> _Problem statement_: Where a line of the following data contains the string "https", include it in the tally. Report the total alone.

*** Opening of The data ***

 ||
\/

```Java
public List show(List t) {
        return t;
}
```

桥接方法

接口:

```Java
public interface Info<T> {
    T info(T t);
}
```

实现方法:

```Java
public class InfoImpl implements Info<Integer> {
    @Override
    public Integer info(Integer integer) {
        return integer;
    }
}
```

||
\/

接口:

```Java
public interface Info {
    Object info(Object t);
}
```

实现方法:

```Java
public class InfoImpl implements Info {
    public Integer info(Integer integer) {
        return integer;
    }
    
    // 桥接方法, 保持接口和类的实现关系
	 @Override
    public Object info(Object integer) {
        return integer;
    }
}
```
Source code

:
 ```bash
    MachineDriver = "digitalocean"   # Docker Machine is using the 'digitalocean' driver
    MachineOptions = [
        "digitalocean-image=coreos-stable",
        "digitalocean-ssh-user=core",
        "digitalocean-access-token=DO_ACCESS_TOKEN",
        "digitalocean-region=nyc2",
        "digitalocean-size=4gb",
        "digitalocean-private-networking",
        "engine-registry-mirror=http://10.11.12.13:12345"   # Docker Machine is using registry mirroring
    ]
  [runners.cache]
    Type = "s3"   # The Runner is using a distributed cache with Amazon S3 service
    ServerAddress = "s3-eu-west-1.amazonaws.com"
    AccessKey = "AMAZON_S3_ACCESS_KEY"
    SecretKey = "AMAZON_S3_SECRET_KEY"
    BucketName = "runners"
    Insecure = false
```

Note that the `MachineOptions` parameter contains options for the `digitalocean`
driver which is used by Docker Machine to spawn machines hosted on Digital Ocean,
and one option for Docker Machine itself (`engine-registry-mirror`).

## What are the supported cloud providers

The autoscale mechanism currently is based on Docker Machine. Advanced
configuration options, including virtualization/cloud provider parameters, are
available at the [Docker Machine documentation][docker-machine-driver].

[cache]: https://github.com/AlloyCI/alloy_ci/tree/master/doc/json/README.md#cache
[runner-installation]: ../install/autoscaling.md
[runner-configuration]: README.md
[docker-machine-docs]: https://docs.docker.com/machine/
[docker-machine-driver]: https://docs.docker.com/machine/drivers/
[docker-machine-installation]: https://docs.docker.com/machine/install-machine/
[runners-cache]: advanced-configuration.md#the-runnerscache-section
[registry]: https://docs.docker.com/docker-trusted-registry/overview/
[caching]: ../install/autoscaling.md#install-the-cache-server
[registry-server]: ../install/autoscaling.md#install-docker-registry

*** Close of The data ***

> _Reply to the exercise_: 5